Before irrigation, spraying, weeding, or accounting for natural disasters or insufficient rainfall, the minimum cost per dunam already reaches approximately 75 dollars. Farmers confirm that real costs—including irrigation, pesticides, treatments, and weeding—range between 90 and 100 dollars per dunam and can easily rise further.

Even in a good season, with an average yield of 400 kilograms per dunam, total returns amount to only 160 dollars. This is because the ministry purchases wheat at 400 dollars per ton—less than the price of seeds themselves and below production costs.

Meanwhile, the General Establishment for Bakeries announced changes to the specifications of subsidized ration bread. The price remains fixed at 4,000 Syrian pounds, the total weight at 1.2 kilograms, the number of loaves reduced from 12 to 10, and the loaf diameter set at 33 centimeters.

Reducing the number of loaves while maintaining total weight theoretically means each loaf is larger and heavier—approximately 120 grams instead of the previous 100. The decision is therefore presented as an attempt to improve quality rather than reduce subsidies, especially given the recent deterioration in bread thickness, size, and taste.

In reality, Syrian citizens continue to suffer from poor-quality bread. Loaves are brittle and crumble easily. With weak oversight and inconsistent bakery performance, exploitation has shifted from price manipulation to reductions in weight and quality.

Under Bashar al-Assad’s rule, the minimum wage stood at 278,910 Syrian pounds—less than 20 U.S. dollars at the time. In June, President Ahmad al-Sharaa issued a decree increasing salaries and pensions by 200%, raising the minimum wage to 750,000 Syrian pounds per month, equivalent to 60 dollars.

A family of five previously required about 70 bread rations per month, costing roughly 35,000 pounds. Today, the same quantity costs approximately 280,000 pounds. Bread expenses have thus risen from less than a quarter of minimum-wage income to nearly 40%.

Fuel price reductions in the past month have had a noticeable impact. Transportation fares within Damascus dropped to roughly two-thirds of previous levels. Prices of consumer goods also declined after the fall of the Assad regime—by up to 50% in some cases—due to market openness and the removal of checkpoints, escort fees, and extortion practices formerly imposed by Fourth Division barriers affiliated with Maher al-Assad.

Goods from neighboring countries have entered the market at significantly lower prices. Nevertheless, international statistics indicate that more than 90% of Syrians live below the poverty line, extreme poverty has reached 66%, unemployment stands at 25%, and approximately 75% of citizens depend on humanitarian aid. According to the World Food Programme, around 12 million Syrians suffer from food insecurity.

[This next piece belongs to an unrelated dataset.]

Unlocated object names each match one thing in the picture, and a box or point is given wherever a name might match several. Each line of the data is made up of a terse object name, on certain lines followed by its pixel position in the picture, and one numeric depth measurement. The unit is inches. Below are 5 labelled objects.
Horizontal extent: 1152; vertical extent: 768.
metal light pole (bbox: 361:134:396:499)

Electricity, telecommunications, and seed price hikes reflect compliance with investor conditions aimed at guaranteeing returns. Jonathan Bass, CEO of the U.S. liquefied natural gas company Argent, announced cooperation with Baker Hughes and Hunt Energy to develop a comprehensive plan to restart Syria’s oil, gas, and electricity sectors.

Hundreds of thousands of Syrian families will be unable to pay electricity and internet bills at current prices unless the government adopts gradual increases aligned with wage growth and improved living conditions. Although officials emphasize social justice in the new economic policy, current decisions contradict this principle.

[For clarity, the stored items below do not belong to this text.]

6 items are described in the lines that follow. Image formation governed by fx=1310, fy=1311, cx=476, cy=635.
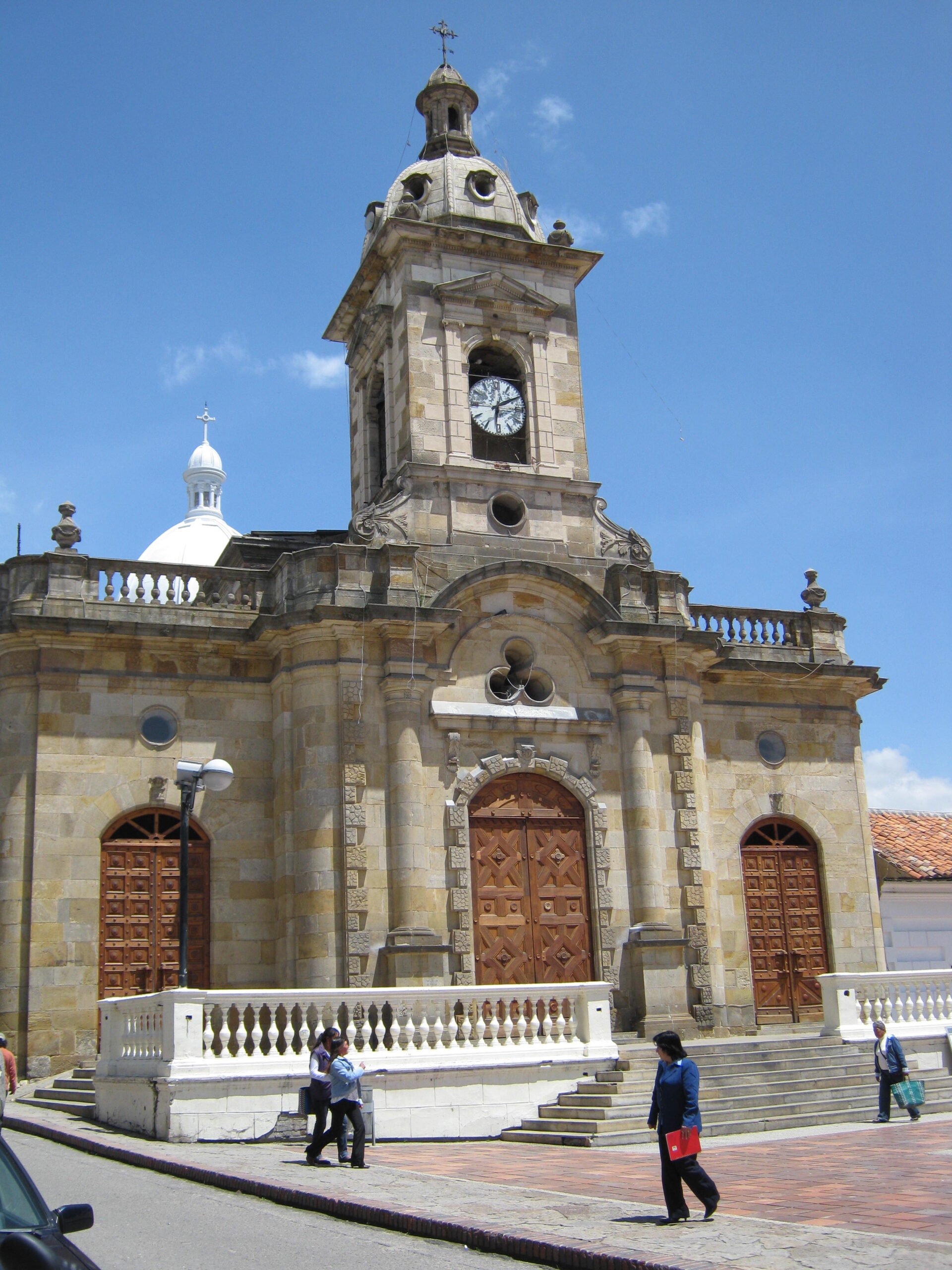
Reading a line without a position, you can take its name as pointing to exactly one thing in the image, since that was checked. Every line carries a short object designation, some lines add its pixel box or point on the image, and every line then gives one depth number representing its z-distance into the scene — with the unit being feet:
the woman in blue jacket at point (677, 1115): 30.22
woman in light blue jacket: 41.81
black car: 16.74
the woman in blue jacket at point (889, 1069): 52.19
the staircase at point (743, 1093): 50.37
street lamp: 48.19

Despite diplomatic progress and efforts to attract investment, the government has failed to prioritize social justice and citizens’ basic needs. Temporary solutions remain possible, especially given that actual production costs per kilowatt-hour are far lower than officially stated.

We, in the Syrian Women’s Political Movement, stand with marginalized groups who will be pushed toward deeper impoverishment and systematic exploitation by rising prices. This is particularly severe for women, whose participation in the labor market has increased under economic pressure while their economic share remains limited and dependency within families persists. The absence of shared responsibility continues to impose compounded suffering at both family and societal levels.